Cron and Docker

Posted on July 31, 2016 by John Duhamel

I finally have something interesting to write about! For my all-time first blog post, I’m going to explain the how and why of using cron in docker.

Why am I writing this?

I recently encountered a scenario where I wanted to run a periodic task in docker. I needed to back up a docker volume to S3 (this site in fact). The standard tool for running periodic tasks in unix is cron.

At first, I was skeptical about the idea of using cron for this. Cron is one of the oldest unix tools. It was designed to manage several independent tasks for multiple users. Furthermore, the crontab syntax always felt arbitrary to me.

Docker simplifies infrastructure by allowing you to run each of your processes inside a lightweight container that’s configured for its exact needs. A container typically consists of a single foreground process and logs are collected through stdout.

By all considerations, cron was not designed with docker in mind. Cron is a classic tool that serves an important role in computer history. However, for the way I’ve configured my infrastructure, it seemed like an awkward fit.

I searched around a little bit and found a couple alternatives. I took a close look at these.


Chronos is a job scheduler that’s supported by Airbnb. I use the Airbnb Javascript and CSS style guides in my projects, and it has an awesome admin page:

I really wanted to use Chronos at first. However, it needs to run on Apache Mesos. Chronos looks like a great task scheduler, but I was looking for something simple to run inside a docker container. Therefore, it was back to the drawing board.


The next tool I considered was Jobber. Jobber is written in Go and bills itself a direct replacement to cron. The introduction states:

Jobber is a utility for Unix-like systems that can run arbitrary commands, or “jobs”, according to a schedule. It is meant to be a replacement for the classic Unix utility cron.

Whenever I see that something is written in Go I immediately assume it will play nicely with Docker. When I found this, I assumed it would be a good tool right away.

Jobber may in fact be a better tool than cron for what I want to do. However, in spite of all it’s benefits, I ended up deciding against it. First, I noticed the docs were surprisingly sparse. I didn’t feel like the config syntax was a huge improvement over cron. The only commonly downloaded reference Dockerfile was very dense. I looked at the Github repository and realized that it’s almost entirely maintained by one person.

I want something that’s not going to cause me any pain. I don’t want to spend time debugging issues and corner cases. As much promise as it has, I just had too many hesitations to move forward with Jobber.

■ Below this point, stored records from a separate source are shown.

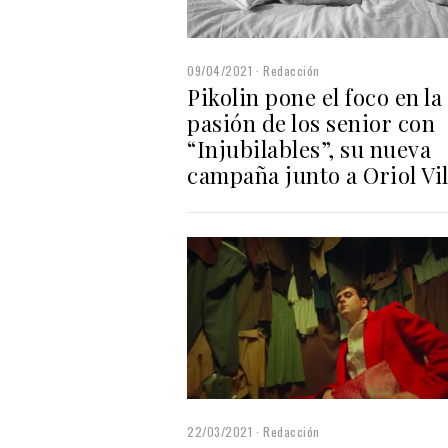
09/04/2021
Redacción
Pikolin pone el foco en la
pasión de los senior con
“Injubilables”, su nueva
campaña junto a Oriol Vil
22/03/2021
Redacción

Slightly discouraged that both Chronos and Jobber had been DQed, I decided to revisit Cron. I thought about the reasons I didn’t want to use cron in the first place.

Cron is too large for what I need.

The main reason to shy away from a large system is that the extra complexity could cause bugs. Too often bloated software and ends up causing more hassle than it solves. However, cron is old and battle tested. It has survived so long because it’s well designed.

On examination, I realized it was easy to opt out of the more advanced cron features without creating any extra complexity. You can create simple crontab files in /etc/cron.d/ that are applied system-wide:


* * * * * root <task> >> /var/log/cron.log 2>&1
# This line is required.

It’s true that cron is capable of doing much more than I needed, but that doesn’t mean it can’t solve my problem well.

I don’t like the crontab syntax.

I do find the crontab syntax is a little bizzare. Why can’t you run things on sub-minute intervals? Which environment variables am I supposed to configure? What’s with the required comment at the end of the file? Where are the crontab files even located?

Idealy, I’d be able to run some cli utility where I could pass scheduling commands directly as parameters. Why do I even need to write a config file to schedule one task?

After some thought, I decided to settle my beef with the cron syntax. 1 minute is a perfect interval to backup my wiki, it works fine without setting any environment variables, and the only files I care about are located in /etc/cron.d/.

Cron runs as a daemon.

Yeah… except you can run cron as a foreground process like this:

$ cron -f

At this point, I decided to stop making excuses and just use cron.


So far I’ve had a reasonably painless experience using cron in my docker containers. It’s a ubiquitous tool, and I’m glad that I can harness all its capabilities in my docker projects now.